How what is wrong about the grouping to not get distinct column values. Have account for non-null values (there are no nulls). Column value is only (0 , 1 ,2)
Upvotes: 2
Views: 2052
Reputation: 31011
Let's start from why Zip column is read as int.
Note the subtle difference:
Change it to converters={'Zip': str} and the column in question will be read as string.
Another, maybe better solution is to pass dtype={'Zip': object} instead. I wrote better because no conversion is actually needed. It is enough just to specify the column type.
I performed also additional check, i.e. I changed Zip in the last row from NH443 to 88443.
So even if this column in the source file contains only digits (in all rows), its type will be object, meaning actually string.
And now let's look at what is actual result of your code:
When you run df2 = df.groupby('Zip').count()
, the result is:
Emp State Jan Feb Mar
Zip
09999 1 1 1 1 1
11111 2 2 2 2 2
88443 1 1 1 1 1
Note the description of count function (GroupBy variant), which reads: Compute count of group, excluding missing values. As you didn't pass any column list, this count is computed for all columns.

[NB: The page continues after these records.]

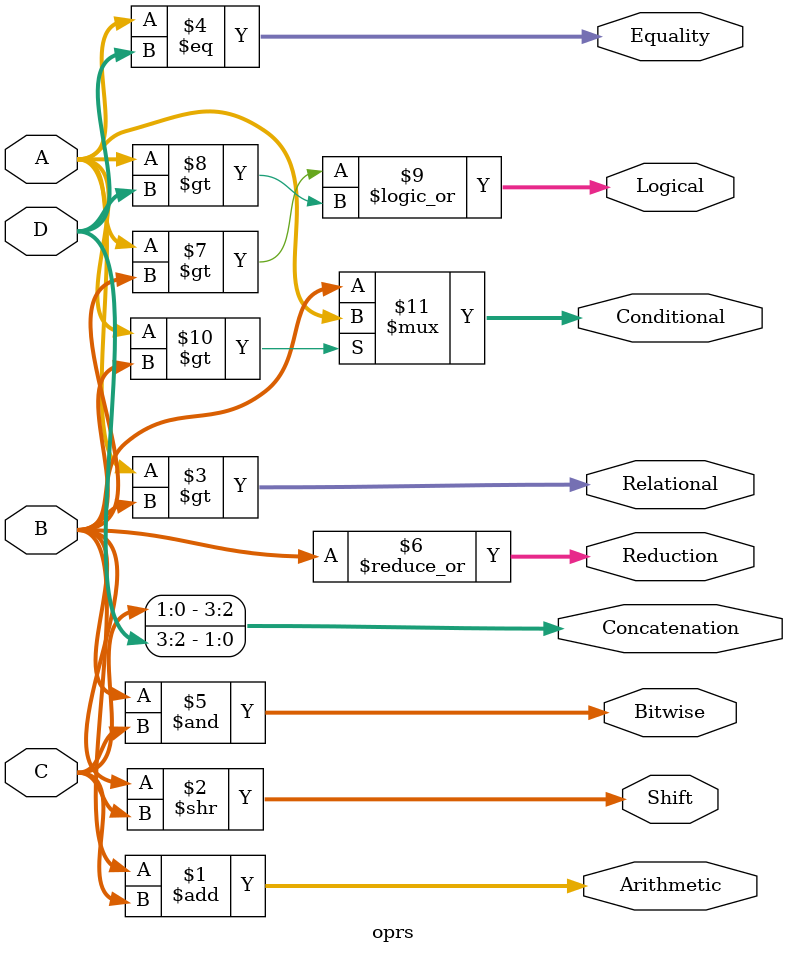
<source format=v>
module oprs(
    input [3:0] A,
    input [3:0] B,
    input [3:0] C,
    input [3:0] D,
    output [3:0] Arithmetic,
    output [3:0] Shift,
    output [3:0] Relational,
    output [3:0] Equality,
    output [3:0] Bitwise,
    output [3:0] Reduction,
    output [3:0] Logical,
    output [3:0] Concatenation,
    output [3:0] Conditional
);

    assign Arithmetic = B+C;
    assign Shift = B>>C;
    assign Relational = A > B;
    assign Equality = A == D;
    assign Bitwise = B & C;
    assign Reduction = |B;
    assign Logical = (A > B) || (A > D);
    assign Concatenation = {C[1:0], D[3:2]};
    assign Conditional = (A>B) ? A : B;

endmodule
</source>
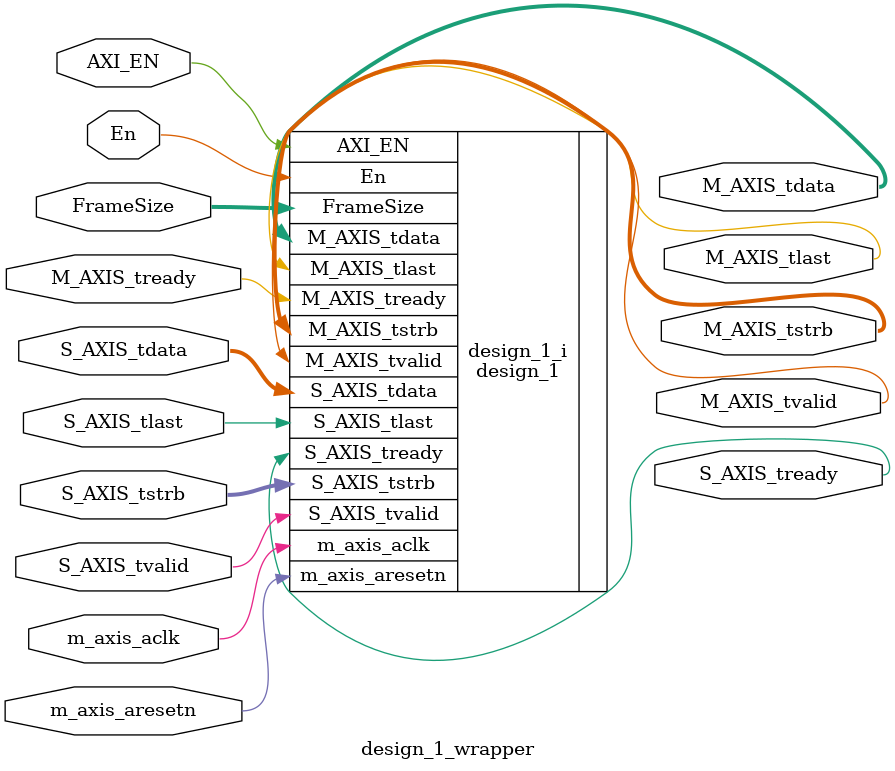
<source format=v>
`timescale 1 ps / 1 ps

module design_1_wrapper
   (AXI_EN,
    En,
    FrameSize,
    M_AXIS_tdata,
    M_AXIS_tlast,
    M_AXIS_tready,
    M_AXIS_tstrb,
    M_AXIS_tvalid,
    S_AXIS_tdata,
    S_AXIS_tlast,
    S_AXIS_tready,
    S_AXIS_tstrb,
    S_AXIS_tvalid,
    m_axis_aclk,
    m_axis_aresetn);
  input AXI_EN;
  input En;
  input [7:0]FrameSize;
  output [31:0]M_AXIS_tdata;
  output M_AXIS_tlast;
  input M_AXIS_tready;
  output [3:0]M_AXIS_tstrb;
  output M_AXIS_tvalid;
  input [31:0]S_AXIS_tdata;
  input S_AXIS_tlast;
  output S_AXIS_tready;
  input [3:0]S_AXIS_tstrb;
  input S_AXIS_tvalid;
  input m_axis_aclk;
  input m_axis_aresetn;

  wire AXI_EN;
  wire En;
  wire [7:0]FrameSize;
  wire [31:0]M_AXIS_tdata;
  wire M_AXIS_tlast;
  wire M_AXIS_tready;
  wire [3:0]M_AXIS_tstrb;
  wire M_AXIS_tvalid;
  wire [31:0]S_AXIS_tdata;
  wire S_AXIS_tlast;
  wire S_AXIS_tready;
  wire [3:0]S_AXIS_tstrb;
  wire S_AXIS_tvalid;
  wire m_axis_aclk;
  wire m_axis_aresetn;

  design_1 design_1_i
       (.AXI_EN(AXI_EN),
        .En(En),
        .FrameSize(FrameSize),
        .M_AXIS_tdata(M_AXIS_tdata),
        .M_AXIS_tlast(M_AXIS_tlast),
        .M_AXIS_tready(M_AXIS_tready),
        .M_AXIS_tstrb(M_AXIS_tstrb),
        .M_AXIS_tvalid(M_AXIS_tvalid),
        .S_AXIS_tdata(S_AXIS_tdata),
        .S_AXIS_tlast(S_AXIS_tlast),
        .S_AXIS_tready(S_AXIS_tready),
        .S_AXIS_tstrb(S_AXIS_tstrb),
        .S_AXIS_tvalid(S_AXIS_tvalid),
        .m_axis_aclk(m_axis_aclk),
        .m_axis_aresetn(m_axis_aresetn));
endmodule

</source>
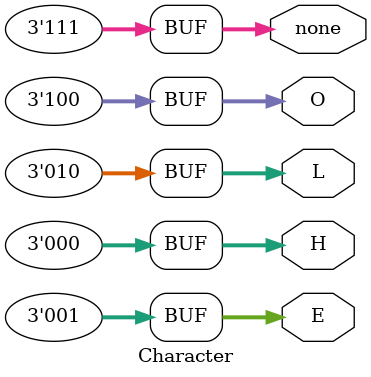
<source format=v>
module Character(H,E,L,O,none);
	output [2:0]H;
	output [2:0]E;
	output [2:0]L;
	output [2:0]O;
	output [2:0]none;
	
	assign H = 3'b000;
	assign E = 3'b001;
	assign L = 3'b010;
	assign O = 3'b100;
	assign none = 3'b111;
	
endmodule

</source>
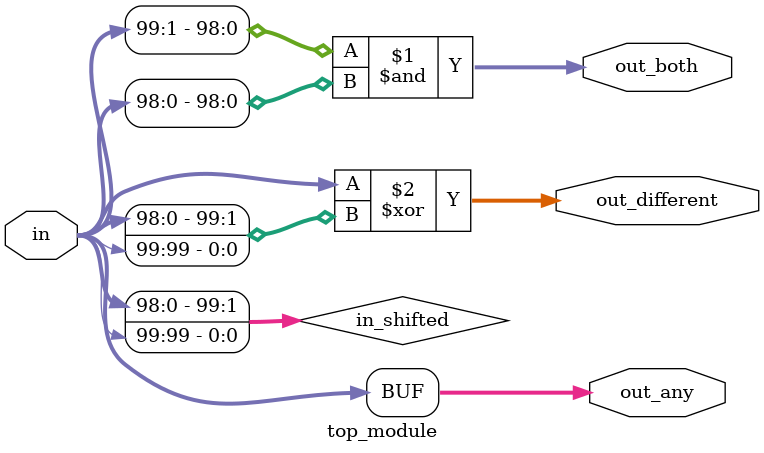
<source format=sv>
module top_module (
    input [99:0] in,
    output [98:0] out_both,
    output [99:0] out_any,
    output [99:0] out_different
);

    // Create the shifted input signal
    wire [99:0] in_shifted;
    assign in_shifted[99:1] = in[98:0];
    assign in_shifted[0] = in[99];

    // Generate the output signals
    assign out_both = in[99:1] & in_shifted[99:1];
    assign out_any = in;
    assign out_different = in ^ in_shifted;

endmodule

</source>
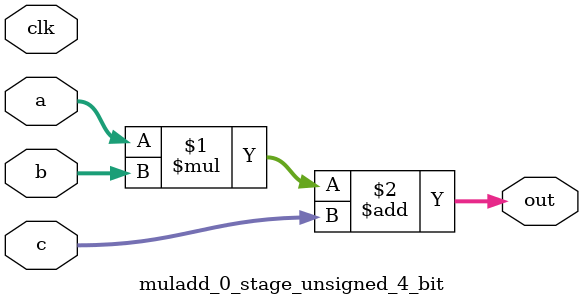
<source format=sv>
(* use_dsp = "yes" *) module muladd_0_stage_unsigned_4_bit(
	input  [3:0] a,
	input  [3:0] b,
	input  [3:0] c,
	output [3:0] out,
	input clk);

	assign out = (a * b) + c;
endmodule

</source>
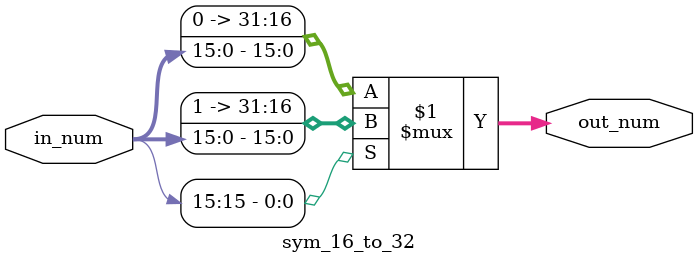
<source format=v>
`timescale 1ns / 1ps


module sym_16_to_32(//·ûºÅÎ»À©Õ¹

input [15:0] in_num,

output [31:0] out_num
    );

assign out_num = ( in_num[15] ) ? {16'hffff, in_num} : {16'b0, in_num};

endmodule

</source>
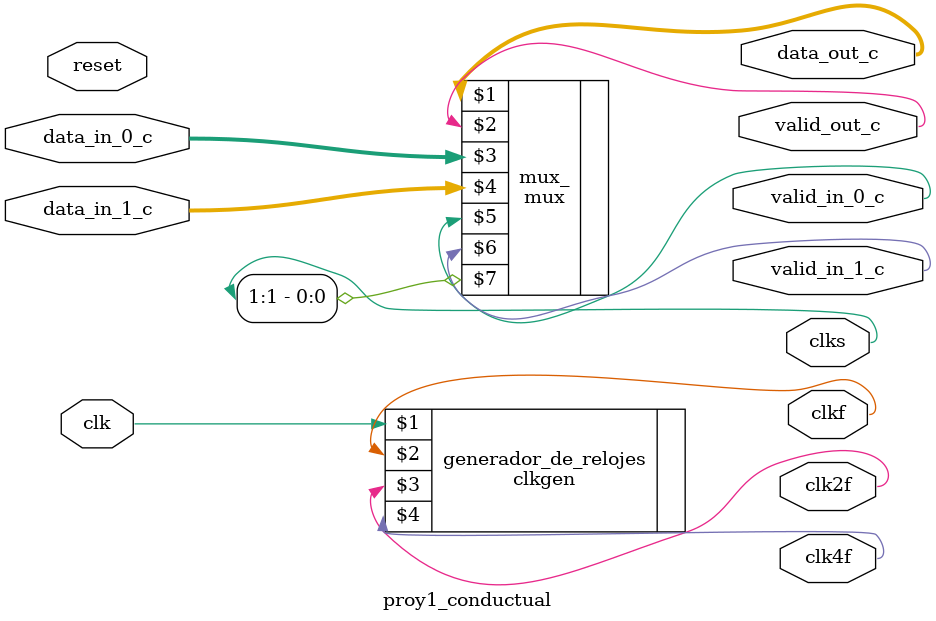
<source format=v>
`include "clkgen.v"
`include "mux.v"

module proy1_conductual (
	output 	[7:0]				data_out_c,
	output 						valid_out_c,
	output 	[2:0]				clks,
	input	[7:0]				data_in_0_c,
	input	[7:0]				data_in_1_c,
	output 						valid_in_0_c,
	output 						valid_in_1_c,
	input 						reset,
	input 						clk,
	output						clkf,
	output 						clk2f,
	output 						clk4f);
	
	clkgen generador_de_relojes(clk, clkf, clk2f, clk4f);

	mux mux_(
		data_out_c, 
		valid_out_c, 
		data_in_0_c, 
		data_in_1_c, 
		valid_in_0_c, 
		valid_in_1_c, 
		clks[1]);

endmodule

</source>
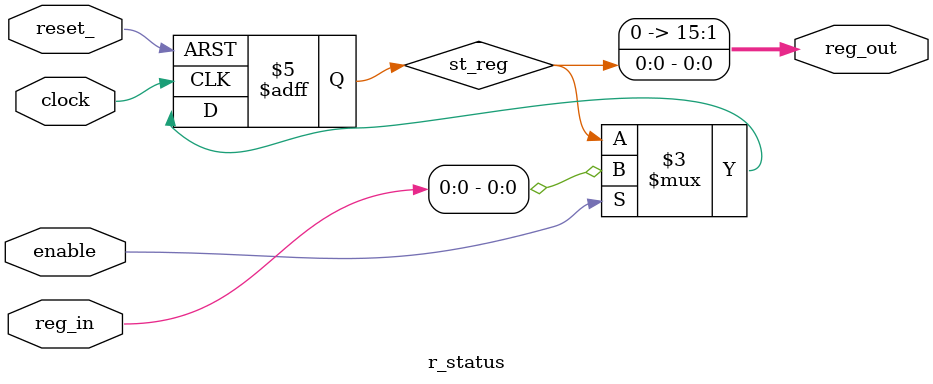
<source format=v>
`include "defines.v"

module r_status(reset_,
                enable,
                clock,
                reg_out,
                reg_in);
// Location of source csl unit: file name = mbist_datapath.csl line number = 184
//  Bitrange of state register port for register module r_status is of another type than number. No evaluation support available. Default is [0:0].
  input reset_;
  input enable;
  input clock;
  input [16 - 1:0] reg_in;
  output [16 - 1:0] reg_out;
  reg st_reg;
  assign   reg_out = st_reg;

  always @( posedge clock or negedge reset_ )  begin 
    if ( ~(reset_) )  begin 
      st_reg <= 0;
    end
    else if ( enable )  begin 
        st_reg <= reg_in;
      end
  end
  endmodule


</source>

So your code does'n generate distinct values, but instead it counts non-null values along each column in each group.
If you want what you wrote in the title, i.e. a list of distinct values, for each column (not their counts), run:
df.groupby('Zip').agg(lambda col: np.sort(col.unique()).tolist())
This time the result is:
Emp State Jan Feb Mar
Zip
09999 [Int] [NC] [2] [2] [0]
11111 [Int] [NY] [1] [0, 1] [0, 1]
88443 [Int] [ON] [2] [2] [2]
E.g. group 11111 contains in Feb and Mar columns two distinct values: 0 and 1.
In all other cases (for your sample data) each column in each group contains a single distinct value, so corresponding lists contain only a single element.
Upvotes: 1
Reputation: 109756
count
returns the count of each group, excluding missing values. That means that a value of zero would also be included in the count. To only count positive values, you can apply a lambda function that sums the count of values greater than zero.
>>> df.groupby('Zip')[['Jan', 'feb', 'mar']].apply(lambda x: x.gt(0).sum())
Jan feb mar
Zip
09999 1 1 0
11111 2 1 1
NH443 1 1 1
Upvotes: 0